### Exercise aim
Using the records below, copy exactly the part that opens with the line holding "ring tip: (132, 146)" and closes with the line holding "ring mcp: (71, 66)", minus the pictures.

### Dataset excerpts
####################

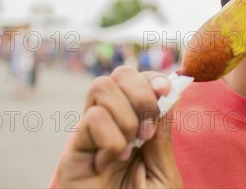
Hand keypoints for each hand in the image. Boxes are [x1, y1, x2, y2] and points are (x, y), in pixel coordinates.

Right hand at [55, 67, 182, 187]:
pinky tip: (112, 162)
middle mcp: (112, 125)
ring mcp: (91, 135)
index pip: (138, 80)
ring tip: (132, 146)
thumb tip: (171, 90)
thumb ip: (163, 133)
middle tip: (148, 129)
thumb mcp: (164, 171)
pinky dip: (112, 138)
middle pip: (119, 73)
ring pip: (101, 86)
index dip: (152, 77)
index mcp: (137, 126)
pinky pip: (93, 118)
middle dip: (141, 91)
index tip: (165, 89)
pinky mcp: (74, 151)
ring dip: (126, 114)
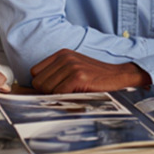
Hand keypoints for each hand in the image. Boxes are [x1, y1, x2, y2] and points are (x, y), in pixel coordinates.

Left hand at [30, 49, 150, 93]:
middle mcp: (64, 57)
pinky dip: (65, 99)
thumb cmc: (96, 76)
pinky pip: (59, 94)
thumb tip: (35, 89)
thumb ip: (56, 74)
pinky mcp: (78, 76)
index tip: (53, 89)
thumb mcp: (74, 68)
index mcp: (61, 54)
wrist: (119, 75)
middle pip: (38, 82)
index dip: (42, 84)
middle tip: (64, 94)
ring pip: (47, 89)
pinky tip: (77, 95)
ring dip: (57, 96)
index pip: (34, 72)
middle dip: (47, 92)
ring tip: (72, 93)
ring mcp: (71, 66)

####################

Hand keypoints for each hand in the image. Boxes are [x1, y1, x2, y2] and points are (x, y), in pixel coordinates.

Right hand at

####################

### Written reply
ring tip: (132, 146)
thumb tip: (171, 90)
thumb ip: (163, 133)
middle tip: (148, 129)
thumb mcp: (164, 171)
pinky dip: (112, 138)
middle pip: (119, 73)
ring pip: (101, 86)
index dip: (152, 77)
index mcp: (137, 126)
pinky pip: (93, 118)
middle dip: (141, 91)
index tip: (165, 89)
pinky mcp: (74, 151)
ring dip: (126, 114)
Hand keypoints for each hand in the image. Boxes are [x1, y1, x2, y2] and points are (x, y), in pixel coordinates.

Left hand at [30, 49, 150, 93]:
middle mcp: (64, 57)
pinky dip: (65, 99)
thumb cmc: (96, 76)
pinky pip: (59, 94)
thumb tip: (35, 89)
thumb ip: (56, 74)
pinky mcp: (78, 76)
index tip: (53, 89)
thumb mcp: (74, 68)
index mcp: (61, 54)
wrist: (119, 75)
middle pip: (38, 82)
index dip: (42, 84)
middle tip: (64, 94)
ring pip: (47, 89)
pinky tip: (77, 95)
ring dip: (57, 96)
index pip: (34, 72)
middle dip: (47, 92)
ring tip: (72, 93)
ring mcp: (71, 66)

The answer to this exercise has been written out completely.